Il libro di questa settimana è “Il Giro dell’Oca” dell’autore partenopeo-americano Erri De Luca. È l’ultimo scritto del prolifico autore edito da Feltrinelli. Un Diario aperto con il lettore che esorcizza i lati grigi di De Luca.
LA TRAMA
Una
sera, mentre rilegge Pinocchio, un uomo sente la presenza
del figlio che non ha avuto, il figlio che la madre – la donna con
cui in gioventù lo concepì – decise di abortire. Alla fiamma del
camino, il figlio gli appare già adulto, e quella presenza basta
“qui e stasera” a fare la sua paternità.
Per tutta la notte,
al figlio “estratto da una cena d’inverno” lui racconta
“un poco di vita scivolata”. E così ecco l’infanzia
napoletana, la nostalgia della madre e del padre, il bisogno di
andare via, di seguire la propria libertà, le guerre trascorse ma
anche i baci che ha dato… Fino a che il figlio, da muto che era,
prende la parola e il monologo diventa un dialogo, che indaga su una
vita, sugli affetti, sulle scelte fatte, sui libri letti e su quelli
scritti, sull’importanza delle parole e delle storie. Un’indagine
che, più che tracciare un bilancio, vuol essere scandaglio, ricerca
interiore – quasi una rivelazione.
Con Il giro
dell’oca Erri De Luca scrive la sua storia più intima.

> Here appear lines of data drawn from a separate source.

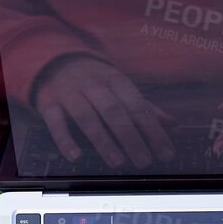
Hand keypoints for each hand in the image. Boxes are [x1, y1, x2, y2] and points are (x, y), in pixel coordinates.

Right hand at [33, 55, 176, 168]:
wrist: (55, 61)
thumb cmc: (96, 81)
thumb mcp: (121, 88)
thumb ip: (145, 107)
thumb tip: (173, 124)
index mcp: (116, 81)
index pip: (138, 106)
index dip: (154, 131)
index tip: (166, 153)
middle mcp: (94, 85)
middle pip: (115, 112)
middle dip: (131, 137)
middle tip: (144, 161)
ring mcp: (70, 93)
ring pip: (87, 117)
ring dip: (103, 140)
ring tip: (118, 162)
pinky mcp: (49, 103)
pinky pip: (56, 122)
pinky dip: (65, 140)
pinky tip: (76, 157)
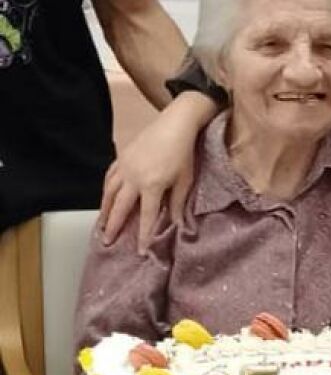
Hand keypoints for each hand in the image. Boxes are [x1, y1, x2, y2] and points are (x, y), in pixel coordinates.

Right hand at [99, 92, 216, 251]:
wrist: (175, 123)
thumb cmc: (183, 153)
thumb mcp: (184, 181)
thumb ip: (177, 205)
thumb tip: (176, 226)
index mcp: (152, 185)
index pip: (147, 217)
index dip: (143, 236)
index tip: (140, 252)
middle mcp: (134, 177)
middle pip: (120, 207)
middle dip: (113, 226)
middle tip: (106, 241)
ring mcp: (125, 166)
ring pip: (109, 191)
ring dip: (104, 209)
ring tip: (101, 224)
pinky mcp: (122, 157)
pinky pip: (110, 177)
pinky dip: (106, 190)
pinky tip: (105, 198)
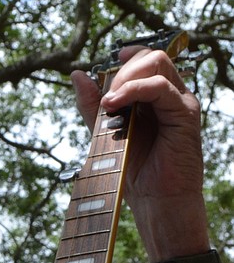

“Un coraggio può venire da un’imitazione. Non lo avevo prima e mi è piaciuto prenderlo in prestito da quella creatura.”
ERRI DE LUCA
LA RECENSIONE
Questo libro mi è stato regalato dalla mia semper-amica Fulvia che mi conosce nel profondo e indovina sempre come pungolarmi l’anima.
Ha fatto benissimo a donarmi questo imprescindibile scritto che pone domande universali agli uomini. Erri De Luca, con il magnetismo della sua scrittura sempre asciutta e cortese, descrive con molto coraggio la sua umana vulnerabilità di anarchico. Con un espediente narrativo delicato, quello di immaginare di raccontare una storia al proprio figlio potenziale mai avuto, dipinge i dubbi umani di uomo adulto.
La scelta di utilizzare “Pinoccio” di Collodi enfatizza questo sublime volo pindarico. Geppetto rappresenta la volontà di paternità. Tale volontà non è assolutamente biologica, ma è assolutamente una qualità spirituale. Ed è proprio questo il tassello del ragionamento di De Luca. Una donna decide di diventare madre e lo fa accettando anche il cambiamento del proprio corpo in una sorta di disegno biologico. Per un uomo è differente: bisogna accettare di cambiare se stessi per diventare padri nonostante , magari, un figlio già esiste.
Attraverso questo espediente De Luca ci racconta le sue più profonde tenere manie. Emblematica è quella del rapporto con i suoi libri. Li conserva sempre in ordine sparso. De Luca non ha alcun talento archivistico, ma riesce sempre a trovare per se quello giusto nel caos della sua libreria.
E poi, come perle, l’autore ci dona i suoi ricordi da sessantottino, delle sue vicende con Lotta Continua e della sua gioventù anarchica e mai rimpianta.
Ecco, alla fine del libro mi è piaciuto immaginare De Luca come potenziale padre dei suoi lettori. In effetti, con la sua prolifica bibliografia regala continuamente la sua mesta e sempre educata “paternale”.